By Mike Masnick
Techdirt, March 5, 2014
However, things are getting even more bizarre, as the NY Times is reporting that the CIA is now accused of spying on the Intelligence Committee and its staffers in its attempt to keep that report from being released.The details are still a little cloudy, but in December, Senator Mark Udall revealed that the Senate Intelligence Committee had come across an internal CIA study that apparently corroborated the information that is in the big Senate report -- and which directly contradicted claims by the CIA to the Committee about how the report was inaccurate -- suggesting that, on top of everything else, the CIA lied to the Intelligence Committee. Udall quizzed CIA boss John Brennan about that internal report. And according to the NY Times, it appears that CIA folks freaked out that the Intelligence Committee somehow got access to that internal study, and responded the way the CIA knows best: by starting to spy on Intelligence Committee staffers:
The agency’s inspector general began the inquiry partly as a response to complaints from members of Congress that C.I.A. employees were improperly monitoring the work of staff members of the Senate Intelligence Committee, according to government officials with knowledge of the investigation.
The committee has spent several years working on a voluminous report about the detention and interrogation program, and according to one official interviewed in recent days, C.I.A. officers went as far as gaining access to computer networks used by the committee to carry out its investigation.

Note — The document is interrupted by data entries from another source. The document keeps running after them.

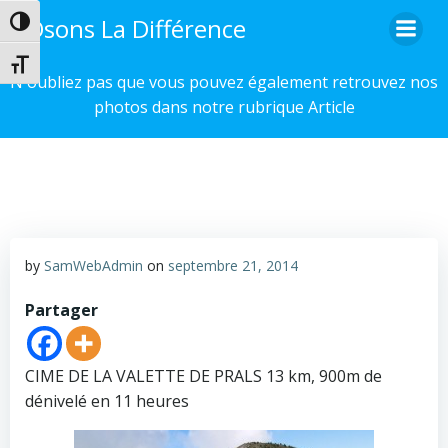
Aller
Osons La Différence
Passer en contraste élevé
au
contenu
Changer la taille de la police
N'oubliez pas que vous pouvez également retrouvez nos
photos dans notre rubrique Article
by
SamWebAdmin
on
septembre 21, 2014
Partager
CIME DE LA VALETTE DE PRALS 13 km, 900m de
dénivelé en 11 heures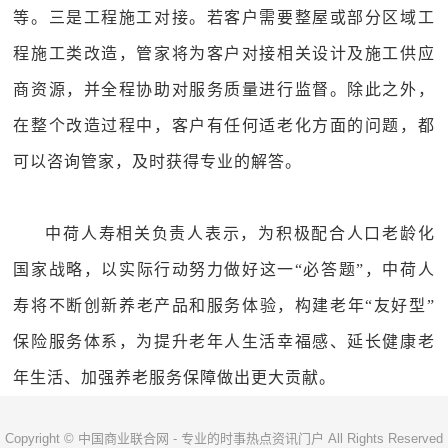
等。三是工程施工对接。若客户需要整屋或部分区域工
程施工类改造，管家将为客户对接相关设计及施工供应
商资源，并全程协助对服务质量进行监督。除此之外，
在整个改造过程中，客户有任何适老化方面的问题，都
可以咨询管家，及时获得专业的解答。
中荷人寿相关负责人表示，为积极配合人口老龄化
国家战略，以实际行动努力做好这一“必答题”，中荷人
寿将不断创新养老产品和服务体验，构建老年“友好型”
保险服务体系，为提升老年人生活幸福感、延长健康老
年生活、加强养老服务保障做出更大贡献。
Copyright © 中国商业联合网 - 专业的时事热点资讯门户 All Rights Reserved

On Tuesday, Udall sent a strongly worded letter to President Obama, pushing for the declassification and release of the big 6,300 page report, but also that internal CIA study, which would highlight how the CIA lied. On top of that, he made an oblique reference to this spying activity by the CIA:
As you are aware, the CIA has recently taken unprecedented action against the Committee in relation to the internal CIA review, and I find these actions to be incredibly troubling for the Committee's oversight responsibilities and for our democracy. It is essential that the Committee be able to do its oversight work -- consistent with our constitutional principle of the separation of powers -- without the CIA posing impediments or obstacles as it is today.
In many ways, the idea that the CIA is directly spying on the Senate Committee charged with its own oversight is a bigger potential scandal than many of the Snowden NSA revelations so far. Even more importantly, it may finally lead to Congress taking action against an out-of-control intelligence community.